The number of Atlantic salmon returning to the Deveron has followed the current national trend and has crashed over the last 10 years. Despite the cessation of all commercial netting on the coast by the Scottish Government and the adoption of catch and release by anglers (currently over 93%) the number of salmon caught by rod & line in the Deveron has declined by 57%. Furthermore, 3 of the lowest annual catches on record have occurred in the last 7 years. It is vital now, more than ever, to gain a better understanding of the numbers of salmon smolts leaving the river and numbers of salmon and sea trout returning to the river to spawn.
Project Deveron is a partnership between the Deveron, Bogie and Isla Rivers Charitable Trust, The Atlantic Salmon Trust , and Marine Scotland Science . The project will develop and apply electronic fish detecting systems to monitor juvenile and adult salmon in the River Deveron and provide information for designing management locally and nationally. The project is an extension to the Scottish Salmon Counter Network, part of a package of measures to support salmon conservation using funding announced by the Cabinet Secretary in October 2021.The project will apply two detecting systems, an acoustic camera to produce images of fish moving upstream, and a series of cross-river arrays for registering the passage of salmon tagged with miniature passive integrated transponders (PITs). Trials have been conducted on the lower Deveron this summer to find a suitable location for permanent installation of the acoustic camera, which requires an appropriate riverbed profile. The ultimate goal from applying this apparatus is to provide a count of Atlantic Salmon and Sea Trout entering the river Deveron together with associated methods to differentiate between the species. Counts will contribute to national assessment of salmon conservation status and local monitoring of stocks.

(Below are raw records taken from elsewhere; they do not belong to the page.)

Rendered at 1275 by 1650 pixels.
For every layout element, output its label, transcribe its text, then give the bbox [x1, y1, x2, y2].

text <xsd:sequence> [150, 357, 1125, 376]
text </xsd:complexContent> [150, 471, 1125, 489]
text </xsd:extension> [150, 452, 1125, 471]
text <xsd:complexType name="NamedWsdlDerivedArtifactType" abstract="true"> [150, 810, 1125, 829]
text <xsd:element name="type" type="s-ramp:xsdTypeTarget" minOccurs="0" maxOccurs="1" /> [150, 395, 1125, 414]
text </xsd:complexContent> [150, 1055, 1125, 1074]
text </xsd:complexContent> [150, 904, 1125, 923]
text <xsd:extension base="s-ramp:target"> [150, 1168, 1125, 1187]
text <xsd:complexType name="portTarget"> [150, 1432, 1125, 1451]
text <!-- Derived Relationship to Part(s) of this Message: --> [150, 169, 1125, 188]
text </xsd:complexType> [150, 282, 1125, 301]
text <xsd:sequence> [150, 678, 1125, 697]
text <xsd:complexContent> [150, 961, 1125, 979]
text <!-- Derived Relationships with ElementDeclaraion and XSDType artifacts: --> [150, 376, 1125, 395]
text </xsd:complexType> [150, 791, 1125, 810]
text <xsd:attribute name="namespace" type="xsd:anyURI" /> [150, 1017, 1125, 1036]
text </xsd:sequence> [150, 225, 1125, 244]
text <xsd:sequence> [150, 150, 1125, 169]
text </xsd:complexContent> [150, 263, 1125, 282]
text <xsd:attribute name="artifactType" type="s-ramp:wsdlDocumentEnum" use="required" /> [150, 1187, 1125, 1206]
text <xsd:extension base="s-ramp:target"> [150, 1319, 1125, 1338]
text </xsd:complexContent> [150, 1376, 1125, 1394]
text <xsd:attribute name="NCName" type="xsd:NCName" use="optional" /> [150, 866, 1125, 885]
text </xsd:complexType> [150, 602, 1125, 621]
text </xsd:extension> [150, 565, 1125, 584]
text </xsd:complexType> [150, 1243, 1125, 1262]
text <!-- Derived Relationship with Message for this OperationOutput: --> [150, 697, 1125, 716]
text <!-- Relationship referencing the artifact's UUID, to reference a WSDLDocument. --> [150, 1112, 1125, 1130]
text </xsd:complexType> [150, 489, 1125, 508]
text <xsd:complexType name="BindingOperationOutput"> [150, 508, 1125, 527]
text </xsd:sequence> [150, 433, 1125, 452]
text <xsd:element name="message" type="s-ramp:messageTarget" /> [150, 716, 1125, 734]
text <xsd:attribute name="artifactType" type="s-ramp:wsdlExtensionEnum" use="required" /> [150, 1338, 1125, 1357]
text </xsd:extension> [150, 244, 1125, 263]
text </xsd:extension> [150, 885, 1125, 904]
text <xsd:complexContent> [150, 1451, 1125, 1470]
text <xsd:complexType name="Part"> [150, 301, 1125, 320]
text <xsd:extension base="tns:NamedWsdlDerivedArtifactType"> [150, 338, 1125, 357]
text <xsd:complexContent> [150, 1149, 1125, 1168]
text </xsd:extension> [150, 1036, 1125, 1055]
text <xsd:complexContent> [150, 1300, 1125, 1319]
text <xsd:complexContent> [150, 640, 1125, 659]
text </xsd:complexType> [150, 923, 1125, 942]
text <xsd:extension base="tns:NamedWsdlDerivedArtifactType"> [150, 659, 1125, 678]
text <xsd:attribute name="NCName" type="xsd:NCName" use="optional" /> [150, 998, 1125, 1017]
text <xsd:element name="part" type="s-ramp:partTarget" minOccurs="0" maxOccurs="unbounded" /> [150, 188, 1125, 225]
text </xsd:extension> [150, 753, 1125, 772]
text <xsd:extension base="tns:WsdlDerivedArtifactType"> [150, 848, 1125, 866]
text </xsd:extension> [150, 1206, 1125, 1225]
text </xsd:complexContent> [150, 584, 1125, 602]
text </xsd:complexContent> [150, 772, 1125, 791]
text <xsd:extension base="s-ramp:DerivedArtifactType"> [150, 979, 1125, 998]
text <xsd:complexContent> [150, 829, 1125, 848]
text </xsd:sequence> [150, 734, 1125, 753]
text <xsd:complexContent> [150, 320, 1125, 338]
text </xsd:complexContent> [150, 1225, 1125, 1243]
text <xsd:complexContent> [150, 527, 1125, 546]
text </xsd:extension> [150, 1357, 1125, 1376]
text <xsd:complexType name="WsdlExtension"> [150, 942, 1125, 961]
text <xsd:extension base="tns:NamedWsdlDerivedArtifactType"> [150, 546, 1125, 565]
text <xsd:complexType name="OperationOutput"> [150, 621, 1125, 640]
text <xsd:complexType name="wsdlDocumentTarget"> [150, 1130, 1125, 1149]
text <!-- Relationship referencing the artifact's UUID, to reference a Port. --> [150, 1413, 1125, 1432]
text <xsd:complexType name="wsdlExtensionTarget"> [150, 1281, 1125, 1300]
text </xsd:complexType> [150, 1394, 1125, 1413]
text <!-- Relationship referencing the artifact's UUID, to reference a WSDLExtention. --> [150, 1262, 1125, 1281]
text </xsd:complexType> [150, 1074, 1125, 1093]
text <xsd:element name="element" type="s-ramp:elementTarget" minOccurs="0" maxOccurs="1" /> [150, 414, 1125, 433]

Alongside the new counter, a series of PIT tag detecting arrays have been installed in the Allt Deveron in the Cabrach and at Avochie Estate. These arrays will detect any fish with a PIT tag and will allow us to monitor mortality of smolts on their downstream migration, subsequent survival at sea, and also to determine which individuals make it back as adults from their marine migration. The PIT tags used forthis work have three significant advantages over the acoustic tags that we have previously used for smolt tagging: PIT tags do not have a battery which means they will work indefinitely; they are much smaller so can be inserted with minimal stress to the fish and they are far cheaper, so many more fish can be tagged. Up to 2000 salmon parr will be tagged each Autumn from the Allt Deveron and Blackwater and their progress downstream will then be logged on the Cabrach and Avochie arrays before they head to sea each spring. If and when they return after a year or more at sea, they will be logged again as they migrate upstream past the arrays to their spawning grounds. It will be possible to relate down-river and marine survival to size and condition of smolts.
This information will allow us to optimise management actions in freshwater as measures to improve overall survival of salmon. The combination of the full river count and the smolt and marine survival estimateswill help all project partners to understand where the losses of salmon occur and what management measures can be implemented to protect stocks in the future.